= Journey to the Magic Isle =

Journey to the Magic Isle is a 1989 role-playing game supplement for Rolemaster published by Iron Crown Enterprises.

==Contents==
Journey to the Magic Isle is a supplement in which the setting is an island near a treacherous Essence flow.

==Publication history==
Journey to the Magic Isle was written by Timothy Taylor, with a cover by Tony Roberts, and illustrations by Harry Quinn, and was published by Iron Crown Enterprises in 1989 as a 64-page book.

==Reception==
Oliver Johnson reviewed four supplements for RoleMaster set in Shadow World at the same time, in the August 1989 issue (#8) of Games International magazine: Journey to the Magic Isle, Demons of the Burning Night, Quellbourne: Land of the Silver Mist, and Tales of the Loremasters.
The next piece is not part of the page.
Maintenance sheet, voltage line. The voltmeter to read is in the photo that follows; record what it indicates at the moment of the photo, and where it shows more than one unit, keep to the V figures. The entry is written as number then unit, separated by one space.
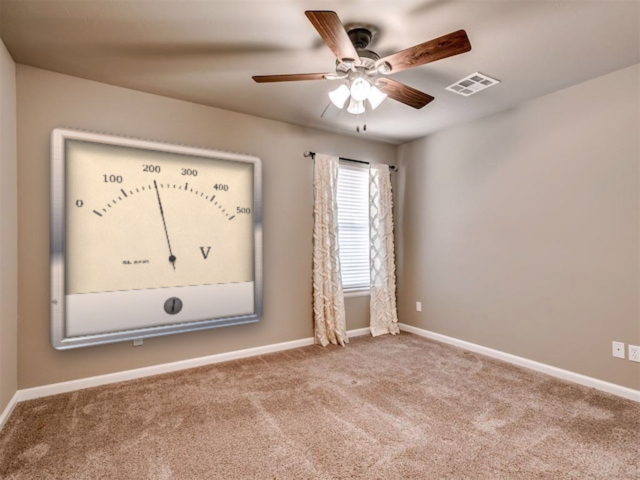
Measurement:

Collectively, he concluded "too much of it is of the ‘seen it and done it all before’ variety" and that "Creatures and settings here are the worst side of amorphic[] all mush[sic] together into an unpalatable stew". To Journey to the Magic Isle specifically he awarded 2 1/2 stars out of 5, stating "Like the American college campus this University resembles, here are plenty of opportunities for the unwitting to get zapped, particularly by a lich lord, the mad professor of the set."